## WHAT YOU WILL DO
Using the article on Vermont's health insurance compromise, explain in one to three sentences why the Legislature's majority Democrats felt no euphoria about reaching consensus.

## DOCUMENT EXCERPT
Vermont Leaders Reach Compromise on Health Insurance Package

As many as 25,000 people in Vermont who have no health insurance will be able to get it under a compromise health care reform package reached among Gov. Jim Douglas and legislative leaders.

The bill envisions extending insurance coverage to as much as 96 percent of the population by 2010. Currently, slightly less than 90 percent of Vermonters have health coverage.

“This gets health insurance into the hands of Vermonters who don’t have it,” said House Speaker Gaye Symington. “It isn’t just insurance. It’s quality insurance. And it’s health care, not just insurance.”

Douglas highlighted how much he and lawmakers have had to compromise to find consensus.

“We have succeeded in forming an alliance of ideas fashioned around our common commitment to making health care affordable and accessible for every Vermonter,” the governor said.

Hours after the compromise was reached, the House passed the overall reform initiative 88-54.

The bill calls for the creation of Catamount Health, a new insurance plan that will be sold by private companies but will be subsidized by state government for those who can’t afford it. It will be funded by increases in the cigarette tax and a new $365-per-employee annual fee that would be imposed on businesses that do not provide their workers with insurance.

“These are extraordinary achievements,” Senate President Pro Tem Peter Welch said at an unusual joint announcement by the governor and legislative leaders in the governor’s office. “We’re all in it together. Everybody should have health care and everybody should help pay.”

Catamount Health is due to begin Oct. 1, 2007.

Advocates believe that Catamount Health will go farther than the much-heralded health reform initiative that was approved in Massachusetts earlier this spring. That’s because the plan also includes a “chronic care initiative” that’s designed to provide better coordinated care to people with such chronic conditions as diabetes, heart disease or cancer. New initiatives, including reimbursement systems for health care professionals, embedded into the law are supposed to make it easier for doctors to oversee care for those with chronic conditions and head off more serious complications.

It’s designed “so we pay for the blood work and not the amputation,” said House Health Care Committee Chairman John Tracy, D-Burlington.

There was no sense of euphoria among the Legislature’s majority Democrats for reaching consensus on what has been their top priority since the 2004 elections. That’s because to strike a deal with the governor, they had to accept his insistence that the new health insurance program would be something sold by private insurance companies. That means the private insurers also would bear the risk, instead of the state treasury.

## MATERIAL SHOWN
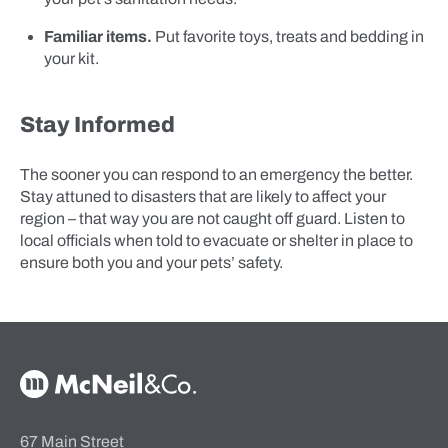
Familiar items.
Put favorite toys, treats and bedding in
your kit.
Stay Informed
The sooner you can respond to an emergency the better.
Stay attuned to disasters that are likely to affect your
region – that way you are not caught off guard. Listen to
local officials when told to evacuate or shelter in place to
ensure both you and your pets’ safety.
McNeil & Co. Home
67 Main Street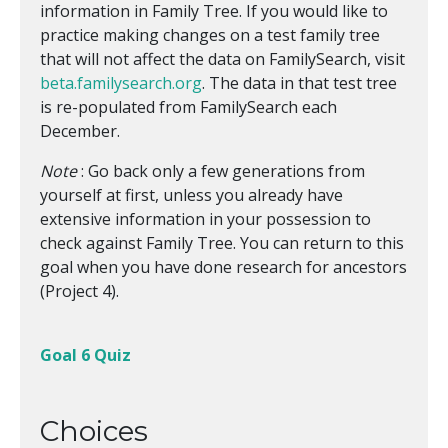
information in Family Tree. If you would like to
practice making changes on a test family tree
that will not affect the data on FamilySearch, visit
beta.familysearch.org
. The data in that test tree
is re-populated from FamilySearch each
December.
Note
: Go back only a few generations from
yourself at first, unless you already have
extensive information in your possession to
check against Family Tree. You can return to this
goal when you have done research for ancestors
(Project 4).
Goal 6 Quiz
Choices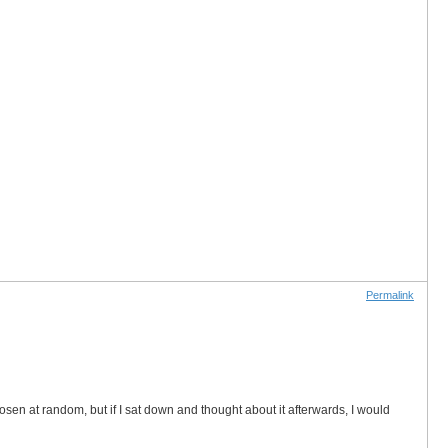
Permalink
sen at random, but if I sat down and thought about it afterwards, I would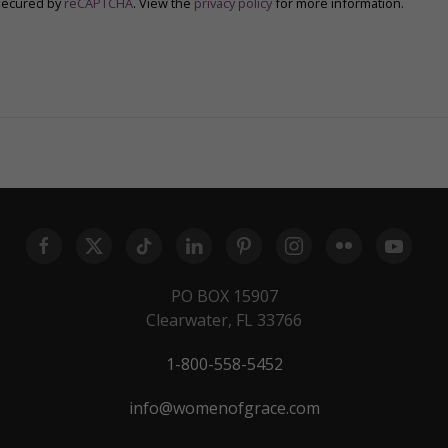
secured by
reCAPTCHA
. View the
privacy policy
for more information.
PO BOX 15907
Clearwater, FL 33766
1-800-558-5452
info@womenofgrace.com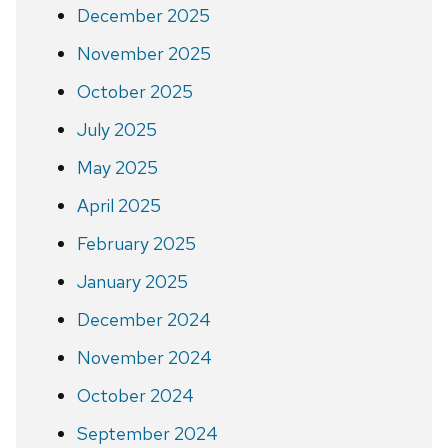
December 2025
November 2025
October 2025
July 2025
May 2025
April 2025
February 2025
January 2025
December 2024
November 2024
October 2024
September 2024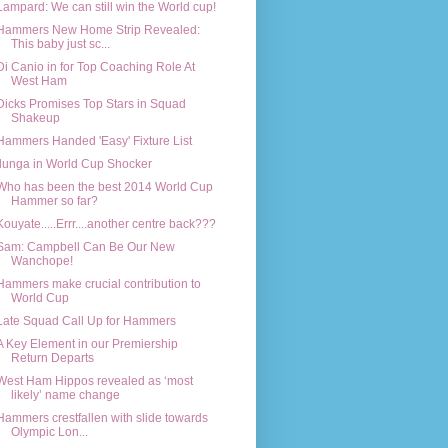
Lampard: We can still win the World cup!
Hammers New Home Strip Revealed:
This baby just sc...
Di Canio in for Top Coaching Role At
West Ham
Dicks Promises Top Stars in Squad
Shakeup
Hammers Handed 'Easy' Fixture List
Ilunga in World Cup Shocker
Who has been the best 2014 World Cup
Hammer so far?
Kouyate.....Errr....another centre back???
Sam: Campbell Can Be Our New
Wanchope!
Hammers make crucial contribution to
World Cup
Late Squad Call Up for Hammers
A Key Element in our Premiership
Return Departs
West Ham Hippos revealed as ‘most
likely’ name change
Hammers crestfallen with slide towards
Olympic Lon...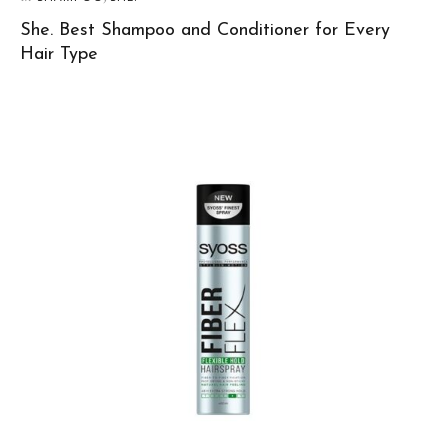
She. Best Shampoo and Conditioner for Every
Hair Type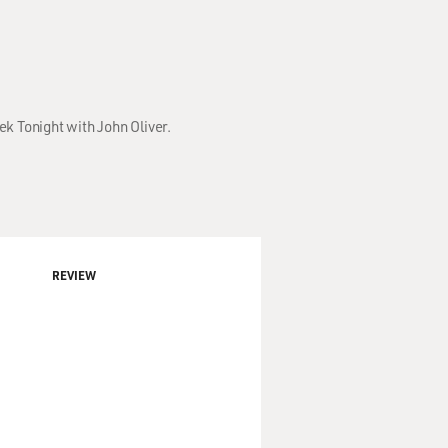
ek Tonight with John Oliver.
REVIEW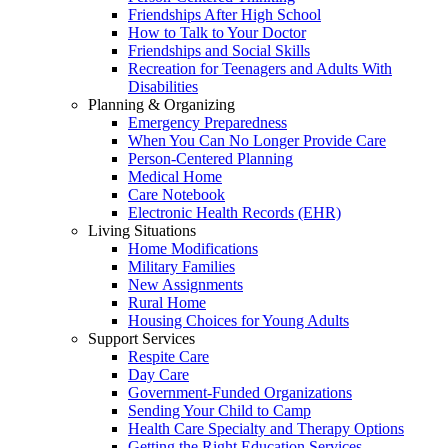
Friendships After High School
How to Talk to Your Doctor
Friendships and Social Skills
Recreation for Teenagers and Adults With
Disabilities
Planning & Organizing
Emergency Preparedness
When You Can No Longer Provide Care
Person-Centered Planning
Medical Home
Care Notebook
Electronic Health Records (EHR)
Living Situations
Home Modifications
Military Families
New Assignments
Rural Home
Housing Choices for Young Adults
Support Services
Respite Care
Day Care
Government-Funded Organizations
Sending Your Child to Camp
Health Care Specialty and Therapy Options
Getting the Right Education Services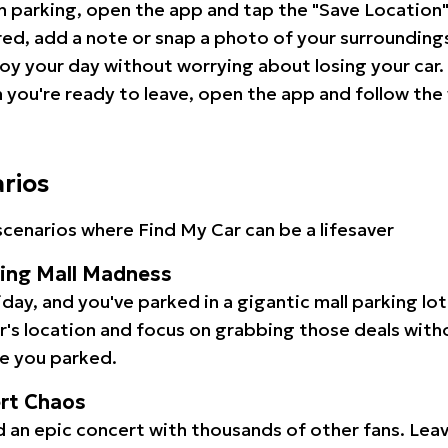
 parking, open the app and tap the "Save Location"
red, add a note or snap a photo of your surrounding
oy your day without worrying about losing your car.
you're ready to leave, open the app and follow the 
arios
cenarios where Find My Car can be a lifesaver
ping Mall Madness
iday, and you've parked in a gigantic mall parking lo
ar's location and focus on grabbing those deals wit
e you parked.
ert Chaos
 an epic concert with thousands of other fans. Leav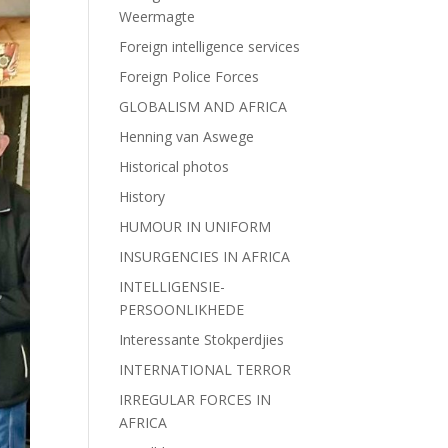
Weermagte
Foreign intelligence services
Foreign Police Forces
GLOBALISM AND AFRICA
Henning van Aswege
Historical photos
History
HUMOUR IN UNIFORM
INSURGENCIES IN AFRICA
INTELLIGENSIE-
PERSOONLIKHEDE
Interessante Stokperdjies
INTERNATIONAL TERROR
IRREGULAR FORCES IN
AFRICA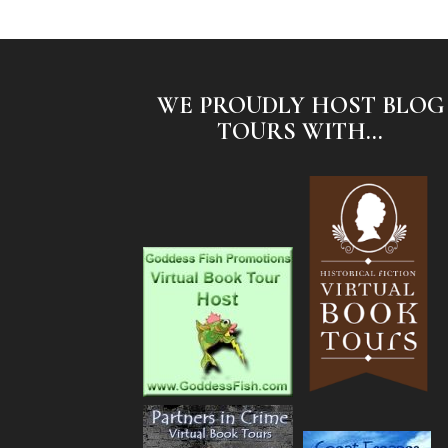
WE PROUDLY HOST BLOG
TOURS WITH...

## ANSWER SECTION
To strike a deal with the governor, they had to accept his insistence that the new health insurance program be sold by private insurance companies. As a result, the private insurers would bear the risk instead of the state treasury.